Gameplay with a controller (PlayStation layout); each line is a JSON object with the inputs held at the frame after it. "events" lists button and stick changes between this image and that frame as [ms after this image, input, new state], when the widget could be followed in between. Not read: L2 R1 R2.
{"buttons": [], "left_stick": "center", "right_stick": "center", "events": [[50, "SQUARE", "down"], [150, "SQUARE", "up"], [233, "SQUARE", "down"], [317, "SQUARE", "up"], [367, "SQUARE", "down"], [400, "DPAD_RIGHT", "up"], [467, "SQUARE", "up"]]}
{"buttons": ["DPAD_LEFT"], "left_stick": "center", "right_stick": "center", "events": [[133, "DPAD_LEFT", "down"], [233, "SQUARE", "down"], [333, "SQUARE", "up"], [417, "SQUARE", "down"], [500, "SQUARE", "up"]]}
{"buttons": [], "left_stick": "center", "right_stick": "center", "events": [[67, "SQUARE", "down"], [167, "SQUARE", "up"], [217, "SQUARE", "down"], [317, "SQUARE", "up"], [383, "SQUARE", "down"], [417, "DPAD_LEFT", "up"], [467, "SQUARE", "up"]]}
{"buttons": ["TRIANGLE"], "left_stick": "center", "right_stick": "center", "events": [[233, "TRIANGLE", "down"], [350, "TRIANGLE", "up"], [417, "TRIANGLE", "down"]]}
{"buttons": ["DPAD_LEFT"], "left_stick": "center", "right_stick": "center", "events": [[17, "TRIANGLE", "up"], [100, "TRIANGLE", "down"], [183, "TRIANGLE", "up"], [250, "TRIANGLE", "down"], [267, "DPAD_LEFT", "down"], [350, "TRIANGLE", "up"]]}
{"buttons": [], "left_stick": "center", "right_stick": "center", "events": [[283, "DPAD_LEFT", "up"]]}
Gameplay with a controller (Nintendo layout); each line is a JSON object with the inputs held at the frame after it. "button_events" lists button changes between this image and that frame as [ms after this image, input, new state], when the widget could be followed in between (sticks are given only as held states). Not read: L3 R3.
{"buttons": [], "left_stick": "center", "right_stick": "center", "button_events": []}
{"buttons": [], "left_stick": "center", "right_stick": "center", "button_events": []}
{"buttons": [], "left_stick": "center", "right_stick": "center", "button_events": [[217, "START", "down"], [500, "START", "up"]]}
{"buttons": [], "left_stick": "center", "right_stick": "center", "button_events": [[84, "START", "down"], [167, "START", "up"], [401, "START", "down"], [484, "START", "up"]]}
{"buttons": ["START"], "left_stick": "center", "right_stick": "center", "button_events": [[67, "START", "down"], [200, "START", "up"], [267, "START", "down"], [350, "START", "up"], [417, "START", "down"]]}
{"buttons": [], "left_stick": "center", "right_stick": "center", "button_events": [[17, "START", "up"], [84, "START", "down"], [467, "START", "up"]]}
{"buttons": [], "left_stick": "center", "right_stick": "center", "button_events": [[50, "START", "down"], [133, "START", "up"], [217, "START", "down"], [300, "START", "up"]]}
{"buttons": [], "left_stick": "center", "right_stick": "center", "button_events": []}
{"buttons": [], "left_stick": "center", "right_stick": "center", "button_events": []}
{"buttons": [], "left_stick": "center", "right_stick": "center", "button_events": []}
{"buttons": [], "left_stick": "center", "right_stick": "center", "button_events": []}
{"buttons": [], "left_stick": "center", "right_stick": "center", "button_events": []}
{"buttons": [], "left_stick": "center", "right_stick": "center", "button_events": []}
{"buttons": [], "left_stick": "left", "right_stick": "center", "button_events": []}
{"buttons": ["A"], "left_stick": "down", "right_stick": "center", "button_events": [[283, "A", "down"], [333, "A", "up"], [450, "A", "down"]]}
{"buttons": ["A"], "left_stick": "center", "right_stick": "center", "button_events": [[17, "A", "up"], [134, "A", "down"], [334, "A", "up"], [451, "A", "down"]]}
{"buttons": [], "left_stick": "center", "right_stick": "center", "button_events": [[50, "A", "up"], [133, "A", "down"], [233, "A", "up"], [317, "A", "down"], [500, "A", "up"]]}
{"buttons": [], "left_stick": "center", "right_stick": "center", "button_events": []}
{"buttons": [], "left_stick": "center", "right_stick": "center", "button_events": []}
★ ★ ★
### [Description of the task]
Repeat the data in full, keeping each word exactly as it is.

### [Response to this task]
Gameplay with a controller (PlayStation layout); each line is a JSON object with the inputs held at the frame after it. "events" lists button and stick changes between this image and that frame as [ms after this image, input, new state], when the widget could be followed in between. Not read: L2 R1 R2.
{"buttons": [], "left_stick": "center", "right_stick": "center", "events": [[50, "SQUARE", "down"], [150, "SQUARE", "up"], [233, "SQUARE", "down"], [317, "SQUARE", "up"], [367, "SQUARE", "down"], [400, "DPAD_RIGHT", "up"], [467, "SQUARE", "up"]]}
{"buttons": ["DPAD_LEFT"], "left_stick": "center", "right_stick": "center", "events": [[133, "DPAD_LEFT", "down"], [233, "SQUARE", "down"], [333, "SQUARE", "up"], [417, "SQUARE", "down"], [500, "SQUARE", "up"]]}
{"buttons": [], "left_stick": "center", "right_stick": "center", "events": [[67, "SQUARE", "down"], [167, "SQUARE", "up"], [217, "SQUARE", "down"], [317, "SQUARE", "up"], [383, "SQUARE", "down"], [417, "DPAD_LEFT", "up"], [467, "SQUARE", "up"]]}
{"buttons": ["TRIANGLE"], "left_stick": "center", "right_stick": "center", "events": [[233, "TRIANGLE", "down"], [350, "TRIANGLE", "up"], [417, "TRIANGLE", "down"]]}
{"buttons": ["DPAD_LEFT"], "left_stick": "center", "right_stick": "center", "events": [[17, "TRIANGLE", "up"], [100, "TRIANGLE", "down"], [183, "TRIANGLE", "up"], [250, "TRIANGLE", "down"], [267, "DPAD_LEFT", "down"], [350, "TRIANGLE", "up"]]}
{"buttons": [], "left_stick": "center", "right_stick": "center", "events": [[283, "DPAD_LEFT", "up"]]}
Gameplay with a controller (Nintendo layout); each line is a JSON object with the inputs held at the frame after it. "button_events" lists button changes between this image and that frame as [ms after this image, input, new state], when the widget could be followed in between (sticks are given only as held states). Not read: L3 R3.
{"buttons": [], "left_stick": "center", "right_stick": "center", "button_events": []}
{"buttons": [], "left_stick": "center", "right_stick": "center", "button_events": []}
{"buttons": [], "left_stick": "center", "right_stick": "center", "button_events": [[217, "START", "down"], [500, "START", "up"]]}
{"buttons": [], "left_stick": "center", "right_stick": "center", "button_events": [[84, "START", "down"], [167, "START", "up"], [401, "START", "down"], [484, "START", "up"]]}
{"buttons": ["START"], "left_stick": "center", "right_stick": "center", "button_events": [[67, "START", "down"], [200, "START", "up"], [267, "START", "down"], [350, "START", "up"], [417, "START", "down"]]}
{"buttons": [], "left_stick": "center", "right_stick": "center", "button_events": [[17, "START", "up"], [84, "START", "down"], [467, "START", "up"]]}
{"buttons": [], "left_stick": "center", "right_stick": "center", "button_events": [[50, "START", "down"], [133, "START", "up"], [217, "START", "down"], [300, "START", "up"]]}
{"buttons": [], "left_stick": "center", "right_stick": "center", "button_events": []}
{"buttons": [], "left_stick": "center", "right_stick": "center", "button_events": []}
{"buttons": [], "left_stick": "center", "right_stick": "center", "button_events": []}
{"buttons": [], "left_stick": "center", "right_stick": "center", "button_events": []}
{"buttons": [], "left_stick": "center", "right_stick": "center", "button_events": []}
{"buttons": [], "left_stick": "center", "right_stick": "center", "button_events": []}
{"buttons": [], "left_stick": "left", "right_stick": "center", "button_events": []}
{"buttons": ["A"], "left_stick": "down", "right_stick": "center", "button_events": [[283, "A", "down"], [333, "A", "up"], [450, "A", "down"]]}
{"buttons": ["A"], "left_stick": "center", "right_stick": "center", "button_events": [[17, "A", "up"], [134, "A", "down"], [334, "A", "up"], [451, "A", "down"]]}
{"buttons": [], "left_stick": "center", "right_stick": "center", "button_events": [[50, "A", "up"], [133, "A", "down"], [233, "A", "up"], [317, "A", "down"], [500, "A", "up"]]}
{"buttons": [], "left_stick": "center", "right_stick": "center", "button_events": []}
{"buttons": [], "left_stick": "center", "right_stick": "center", "button_events": []}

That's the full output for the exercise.